How much fat should I consume? And what type?


         An endurance athlete should aim to consume 20-35% of total energy intake from fat, with the majority coming from monounsaturated and polyunsaturated sources. Some examples of foods that are high in unsaturated fats include olive oil, nuts, avocados, flaxseed, and salmon. Fats should be consumed as part of a well-balanced diet, in meals surrounding exercise sessions. For most endurance events, there is no need to consume fat during exercise. This may not be true with ultra-endurance events (look for a future post on this topic), but for anything less than a few hours carbohydrate intake is recommended. Following exercise, the addition of fat and protein along with carbohydrate can be beneficial for recovery from exercise.

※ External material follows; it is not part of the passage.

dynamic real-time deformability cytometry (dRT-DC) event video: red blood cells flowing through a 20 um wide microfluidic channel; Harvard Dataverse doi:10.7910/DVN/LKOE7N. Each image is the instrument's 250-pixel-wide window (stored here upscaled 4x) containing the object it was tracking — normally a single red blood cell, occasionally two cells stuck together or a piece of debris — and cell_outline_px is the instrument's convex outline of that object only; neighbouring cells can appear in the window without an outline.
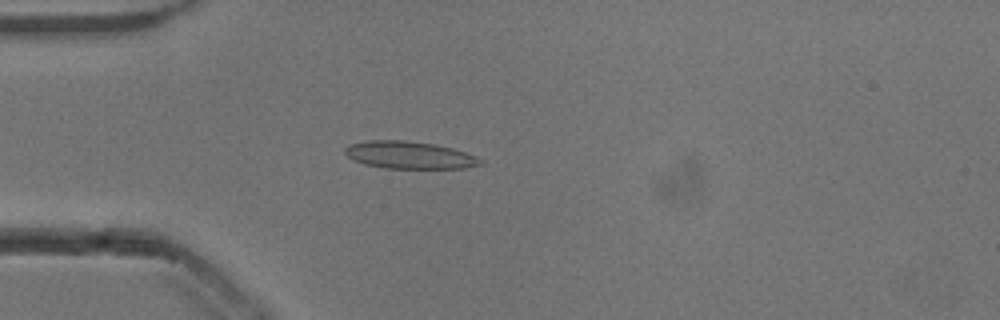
{"species": "common noctule bat (a hibernating species)", "species_latin": "Nyctalus noctula", "temperature_condition": "cold", "stored_images_in_passage": 45, "camera_frame_rate_fps": 3000, "um_per_image_px": 0.085, "animal": {"sex": "male", "body_mass_g": 13.3}, "frame": {"image": 1, "passage_image": 7, "time_ms": 2.0, "image_size_px": [1000, 320], "cell_outline_px": [[484, 164], [464, 168], [384, 168], [364, 164], [348, 156], [344, 152], [344, 148], [352, 144], [368, 140], [404, 140], [436, 144], [452, 148], [476, 156], [484, 160]], "centroid_in_image_um": [34.84, 13.18], "position_along_channel_um": 50.2, "area_um2": 21.56}}
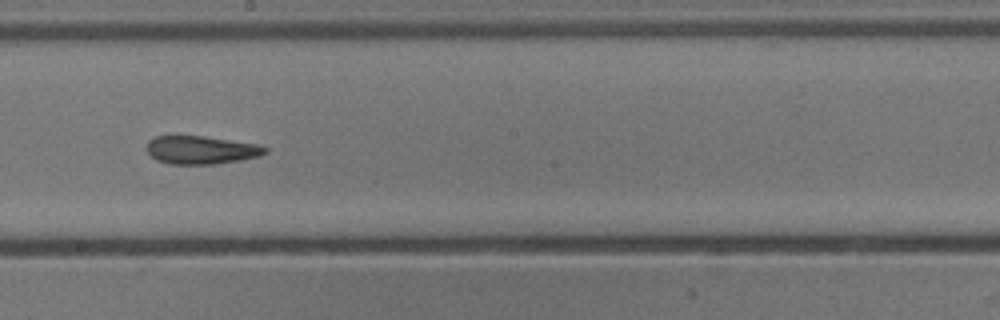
{"frame": {"image": 2, "passage_image": 22, "time_ms": 7.0, "image_size_px": [1000, 320], "cell_outline_px": [[268, 152], [260, 156], [240, 160], [216, 164], [168, 164], [156, 160], [148, 152], [148, 140], [156, 136], [204, 136], [256, 144], [268, 148]], "centroid_in_image_um": [17.11, 12.75], "position_along_channel_um": 231.1, "area_um2": 19.36}}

         As with any nutrient, it’s important to consume fat in moderation. Fats are crucial for health and athletic performance, but too much fat can be unhealthy. Most athletes report consuming approximately 30% of total calories from fat, but this number can fluctuate depending on the athlete and the sport. Some of the new diet trends right now include consuming a low carbohydrate diet, which is automatically higher in fat and protein. Besides performance consequences associated with inadequate carbohydrate intake (see my last post), no performance benefits have been found following a high fat intake.  The hypothesis behind the high fat intake before and during exercise is that greater fat availability will spare glycogen and enhance time to fatigue. Since more energy is available (fat yields much more energy than carbohydrate) endurance performance might improve. Many studies have investigated this hypothesis and found that there are no performance benefits with fat intake prior to or during exercise. The rate-limiting step for fatty acid use by the body is not the availability of fats. Thus, consuming fat above what is needed by the body will not further improve endurance performance. On the flip side, athletes who consume too little fat also have no further athletic advantage, and may be putting their health at risk. When fat intake drops below 15% of total energy intake, an athlete will not be getting enough fat for optimal health and athletic performance.

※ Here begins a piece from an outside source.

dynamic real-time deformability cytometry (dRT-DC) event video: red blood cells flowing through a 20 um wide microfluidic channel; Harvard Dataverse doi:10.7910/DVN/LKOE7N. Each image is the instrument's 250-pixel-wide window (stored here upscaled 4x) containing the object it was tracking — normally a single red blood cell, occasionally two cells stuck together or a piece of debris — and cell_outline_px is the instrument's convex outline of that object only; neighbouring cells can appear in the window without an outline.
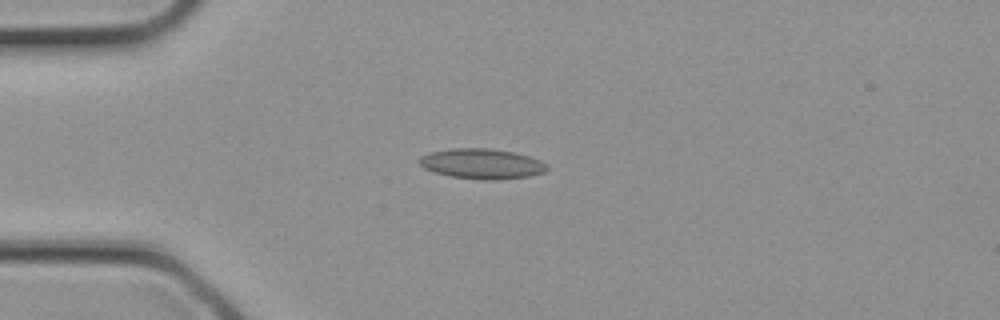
{"species": "common noctule bat (a hibernating species)", "species_latin": "Nyctalus noctula", "temperature_condition": "cold", "stored_images_in_passage": 3, "camera_frame_rate_fps": 3000, "um_per_image_px": 0.085, "animal": {"sex": "female", "body_mass_g": 21.9}, "frame": {"image": 1, "passage_image": 3, "time_ms": 0.667, "image_size_px": [1000, 320], "cell_outline_px": [[548, 168], [544, 172], [528, 176], [500, 180], [484, 180], [452, 176], [436, 172], [424, 168], [420, 164], [420, 156], [432, 152], [448, 148], [488, 148], [516, 152], [540, 160], [548, 164]], "centroid_in_image_um": [40.99, 13.91], "position_along_channel_um": 44.0, "area_um2": 22.43}}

         Determining fat needs can be tricky, especially since the guidelines of 20-35% of total calories can be difficult to quantify. To determine ideal fat intake, it’s best to start with carbohydrate and protein needs and work backwards. An endurance athlete needs approximately 5-7g/kg (females) or 6-10g/kg (males) of carbohydrate and 1.2-1.7g/kg of protein per day. Once the ideal carbohydrate and protein intakes are selected, then the % of total calories consumed can be estimated and fat needs determined. For most athletes, this works out to a fat intake around 1-2g/kg per day.